Considering his history, I highly doubted that he is able to swallow safely. So
I calmly asked them to please return so that I can confirm these results
myself.
In the mean time, I flew into the
radiologist’s offices, trying very hard to put a smile on my face, demanding to
know who performed my videoswallow and what EXACTLY they saw. One very friendly, very flirty and very young
doctor was very eager to tell me that he even gave my patient a marshmallow
(because yes this definitely replicates the consistency of your meat, hey?) and
he was able to swallow it safely. Red in the face, eyes blazing, heart racing,
and breathing very heavily, I slapped a smile on my face and asked him to
please assist me in repeating the study so that I can confirm the results
personally.
My patient arrives, and we
proceed into the screening room. I invite his wife in too, so that she can also
see the results of the swallow. I give my patient a sip of water… severe
pooling in the valleculi, with failure to clear using any of our manoeuvres.
This swallow has not started on a good note. Am I now supposed to break his
newly heightened spirits by telling him he may not really swallow? Perhaps the
other consistencies will get better.
I give him a spoon full of
yoghurt, and my heart drops a little more. The pooling in the valleculi hasn’t
improved at all, and in fact the yoghurt was completely lining the entrance to
the airway. Damn! I don’t even feel safe to give him a cookie - this result is
not good at all, but my patient has been told that he may eat, and he is so
happy about it, so I ignore the blaring red lights, I dip my cookie in the
yoghurt for the contrast to show up, and I ask my patient to chew it and swallow
when he is ready. I give him a sip of water hoping that it will wash the
residue out of the valleculi and clear the pharynx, maybe this will give me a
safe option to send him home with.
I think I stood starring at that
screen for at least a minute, trying to figure out how I can gently drag his
spirits through the mud. I turn around slowly to look at him, and watch as his
face turns from excitement and joy into disappointment and sadness. What did he
see on my face? Sadness? Disappointment? Horror? Fear? All the emotions I was
feeling. So I slowly start explaining the structures to them, and I replay the
video to show them what happened to the bolus, where it lodged in the pharynx,
and how I tried to clear it using every possible technique.
Here’s what I saw (please excuse
the quality, this was taken off a screen)… The first photo is a clear pharynx
before any boluses were presented. The second photo is following the cookie,
which you will see is the dark stuff in the throat. (1) tongue, (2) valleculi,
(3) epiglottis, (4) entrance to the airway, (5) esophagus.
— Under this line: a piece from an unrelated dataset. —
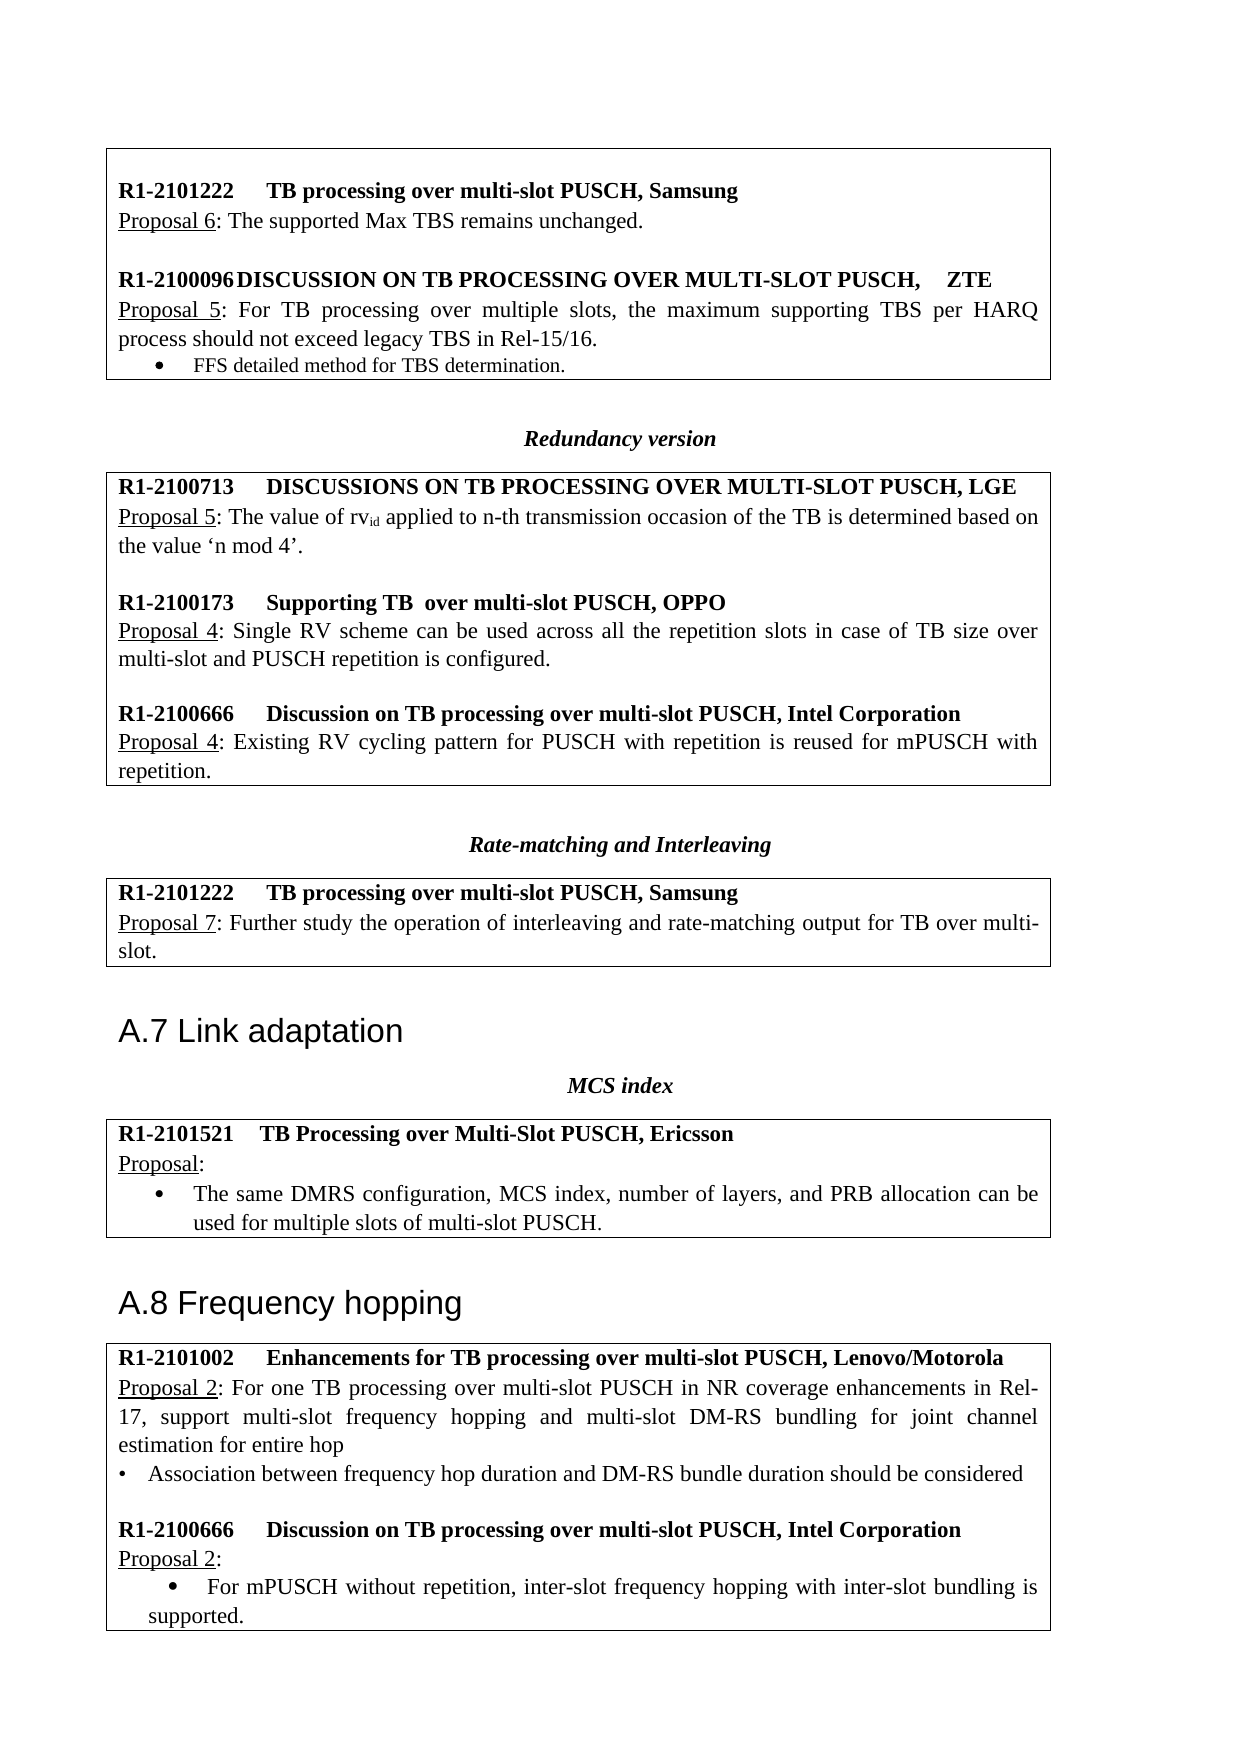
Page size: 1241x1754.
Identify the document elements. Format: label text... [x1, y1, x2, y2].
My advice to this patient was to
only start taking in small bites of food with a puree consistency, and to take
a sip of water after each bite. I was not at all happy to send him home like
this, but to now take the new privilege of eating away – I just couldn’t.
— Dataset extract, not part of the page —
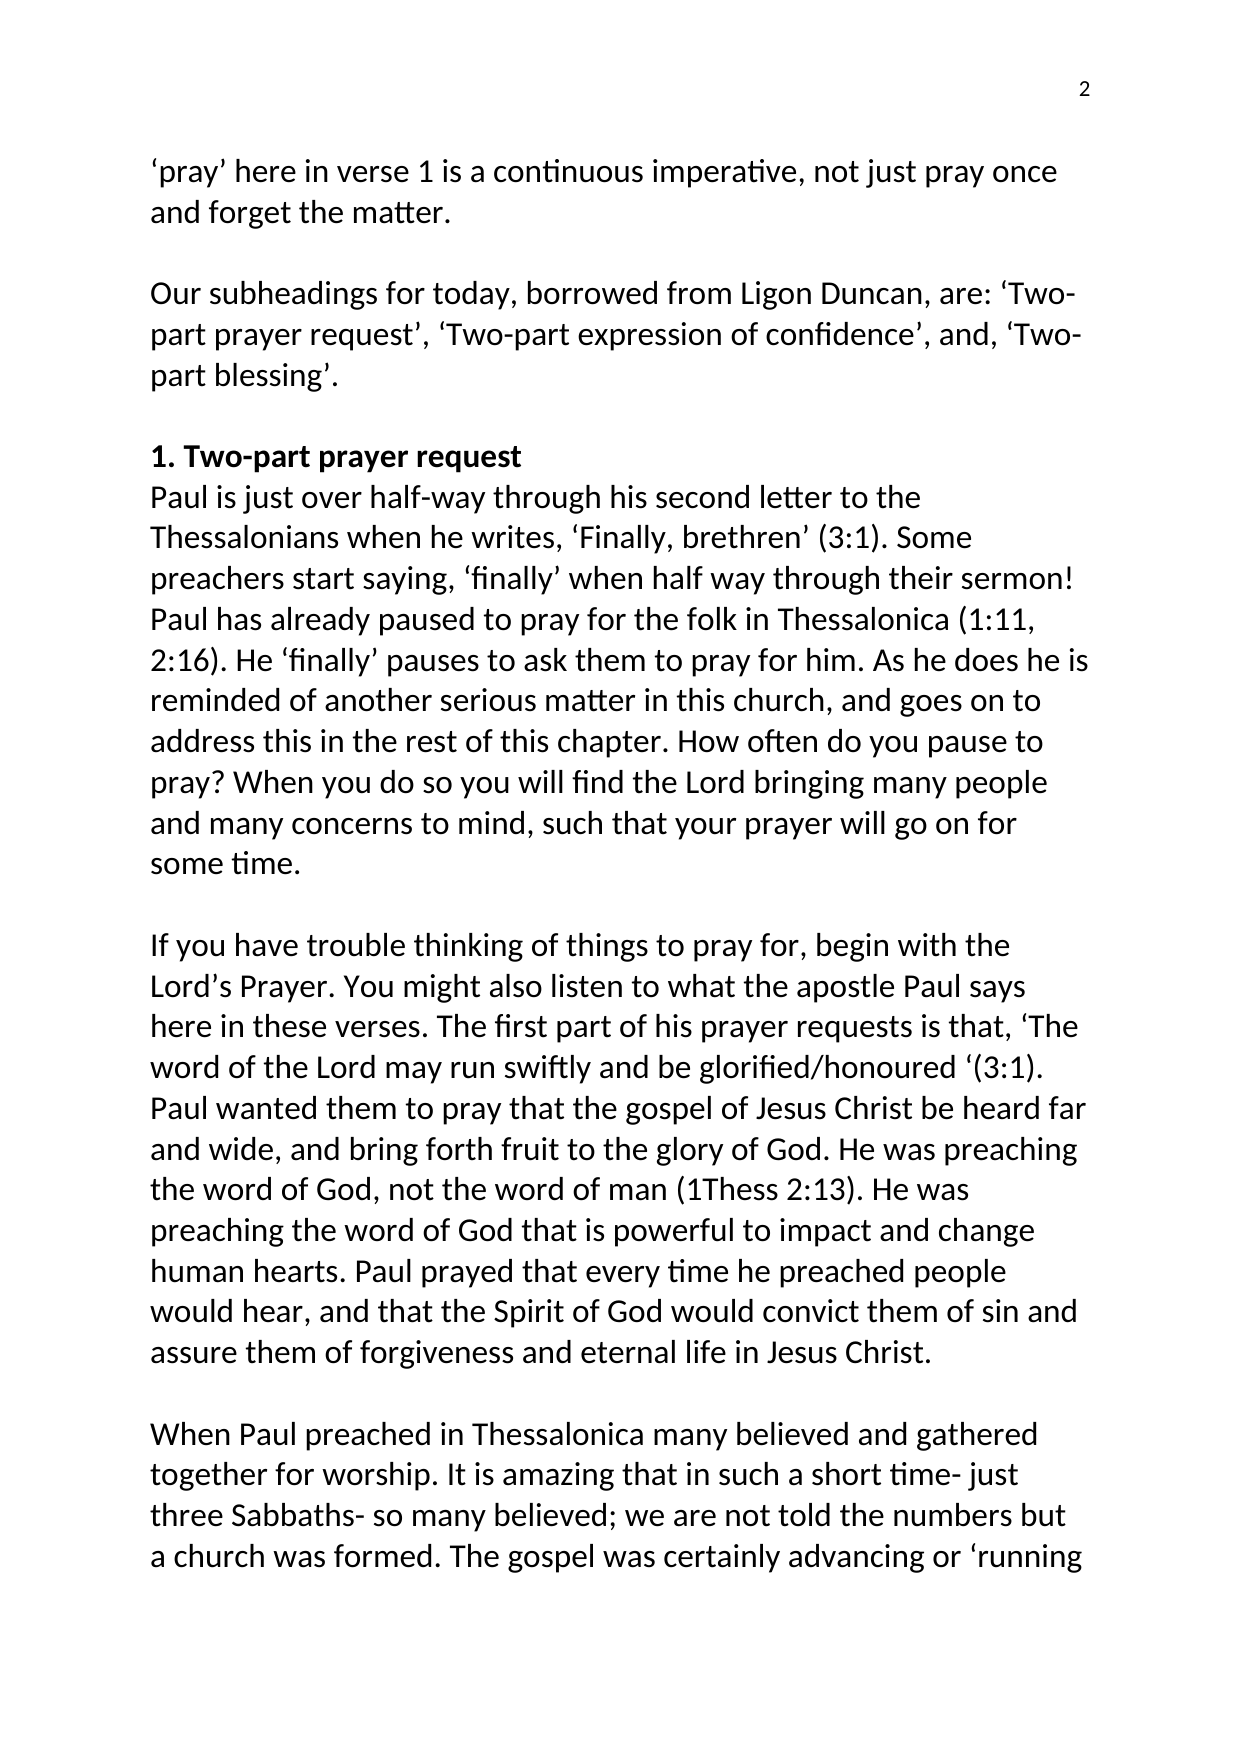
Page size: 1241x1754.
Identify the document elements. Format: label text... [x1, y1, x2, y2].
A month later we repeated the
videoswallow, and it looked somewhat better, but still not great. I had learned
though, that my patient had decided to start eating normally again, against my
recommendation, and was “doing well”. His PEG tube had now become a nuisance
and was getting infected. So, against my recommendation that this was not safe,
they went to their doctor, who removed the PEG tube, and he has been eating
orally since.
Sometimes as Speech Therapists we
have to play the bad guy, and refuse to allow the small, pleasurable things in
life, such as eating and drinking. It sucks, but it is really in the best
interest of the patient. It is not easy to watch a patient’s hopes falter and
die down, and try and encourage them in therapy when they are so despondent
that they refuse to even look at you. These are the moments in your day that drain
you of emotional energy, and wipe that smile off your face. I often walk around
with just that, a face that I put on for the sake of my patients. But hey, if
it means that I know my patients will be safe, and I will not be the cause of
them developing a serious illness, I am happy to play the bad guy.